On se souvient que, sur ses vieux jours, d'Annunzio, cette pourriture
fascisante, possédait dans son parc la proue d'un torpilleur. Ses motifs
patriotiques ignorés, ce monument ne peut qu'apparaître plaisant.
En
étendant le détournement jusqu'aux réalisations de l'urbanisme, il ne
serait sans doute indifférent à personne que l'on reconstituât
minutieusement dans une ville tout un quartier d'une autre. L'existence,
qui ne sera jamais trop déroutante, s'en verrait réellement embellie.
Les
titres mêmes, comme on l'a déjà vu, sont un élément radical du
détournement. Ce fait découle de deux constatations générales qui sont,
d'une part, que tous les titres sont interchangeables, et d'autre part
qu'ils ont une importance déterminante dans plusieurs disciplines. Tous
les romans policiers de la "série noire" se ressemblent intensément, et
le seul effort de renouvellement portant sur le titre suffit à leur
conserver un public considérable. Dans la musique, un titre exerce
toujours une grande influence, et rien ne justifie vraiment son choix.

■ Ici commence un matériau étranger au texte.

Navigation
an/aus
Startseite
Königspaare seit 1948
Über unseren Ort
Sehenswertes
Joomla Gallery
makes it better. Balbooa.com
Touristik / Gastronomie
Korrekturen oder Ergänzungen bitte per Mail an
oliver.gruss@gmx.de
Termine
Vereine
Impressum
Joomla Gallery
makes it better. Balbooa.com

Il ne serait donc pas mauvais d'apporter une ultime correction au titre
de la "Symphonie héroïque" en en faisant, par exemple, une "Symphonie
Lénine".
Le
titre contribue fortement à détourner l'oeuvre, mais une réaction de
l'oeuvre sur le titre est inévitable. De sorte que l'on peut faire un
usage étendu de titres précis empruntés à des publications scientifiques
("Biologie littorale des mers tempérées") ou militaires ("Combats de
nuit des petites unités d'infanterie") ; et même de beaucoup de phrases
relevées dans les illustrés enfantins ("De merveilleux paysages
s'offrent à la vue des navigateurs").
Pour
finir, il nous faut citer brièvement quelques aspects de ce que nous
nommerons l'ultradétournement, c'est-à-dire les tendances du
détournement à s'appliquer dans la vie sociale quotidienne. Les gestes
et les mots peuvent être chargés d'autres sens, et l'ont été constamment
à travers l'histoire, pour des raisons pratiques. Les sociétés secrètes
de l'ancienne Chine disposaient d'un grand raffinement de signes de
reconnaissance, englobant la plupart des attitudes mondaines (manière de
disposer des tasses ; de boire ; citations de poèmes arrêtées à des
moments convenus).
Le
besoin d'une langue secrète, de mots de passe, est inséparable d'une
tendance au jeu. L'idée limite est que n'importe quel signe, n'importe
quel vocable, est susceptible d'être converti en autre chose, voire en
son contraire. Les insurgés royalistes de la Vendée, parce qu'affublés
de l'immonde effigie du coeur de Jésus, s'appelaient l'Armée Rouge. Dans
le domaine pourtant limité de la politique, cette expression a été
complètement détournée en un siècle.
Outre
le langage, il est possible de détourner par la même méthode le
vêtement, avec toute l'importance affective qu'il recèle. Là aussi, nous
trouvons la notion de déguisement en liaison étroite avec le jeu.
Enfin, quand on en arrive à construire des situations, but final de
toute notre activité, il sera loisible à tout un chacun de détourner des
situations entières en en changeant délibérément telle ou telle
condition déterminante.
Les
procédés que nous avons sommairement traités ici ne sont pas présentés
comme une intention qui nous serait propre, mais au contraire comme une
pratique assez communément répandue que nous nous proposons de
systématiser.
La
théorie du détournement par elle-même ne nous intéresse guère. Mais
nous la trouvons liée à presque tous les aspects constructifs de la
période de transition présituationniste. Son enrichissement, par la
pratique, apparaît donc comme nécessaire.
Nous remettons à plus tard le développement de ces thèses.